Manley then returned to Maine and, purchasing a half-interest in the newspaper The Maine Farmer (formally edited by his father), made it into a major voice for Blaine-style Republicanism. Blaine subsequently secured Manley's appointment as Augusta's U.S. postmaster (an important federal post under the then-existing spoils system). The large Richardsonian Romanesque U.S. Post Office Building in Augusta is one of his legacies.

Manley subsequently became Blaine's right-hand man on the Maine Republican State Committee, on which he served 1881–1900, and which he chaired for 15 of those years.

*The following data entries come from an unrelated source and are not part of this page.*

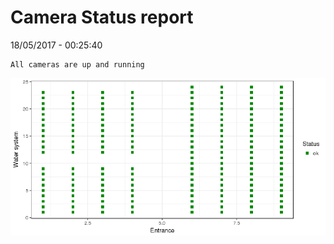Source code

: Camera Status report
================
18/05/2017 - 00:25:40

    All cameras are up and running

![](camreport_files/figure-markdown_github/unnamed-chunk-2-1.png)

Manley was the Maine delegate on National Republican Committee (1887–1900), and often served on the Republican National Executive Committee (a nine-member steering committee appointed by the Chairman of the NRC). In 1894, then-NRC Chairman Thomas Henry Carter resigned the Executive Committee Chairmanship in favor of Manley, while retaining nominal control of the NRC. This set the stage for Manley to personally manage the 1896 presidential candidacy of Thomas Brackett Reed, who was defeated for the Republican nomination by William McKinley. McKinley's victory in the convention gave Mark Hanna control of the NRC, though Manley stayed on to run the party's New York headquarters, serving as Secretary of the National Committee and chairing various sub-committees until 1900.

Manley also held a variety of state offices, serving in the Maine House of Representatives (1899–1901, and as its Speaker in 1901), and the Maine State Senate (1903–04). His wife was the daughter of a former Maine governor, and his son also became a Republican politico in New York City.

Manley's New York Times obituary describes him as "a national politician who was identified with vast corporate interests".

Manley married the daughter of former Maine governor Samuel Cony and was a driving force behind the building of Cony High School in Augusta.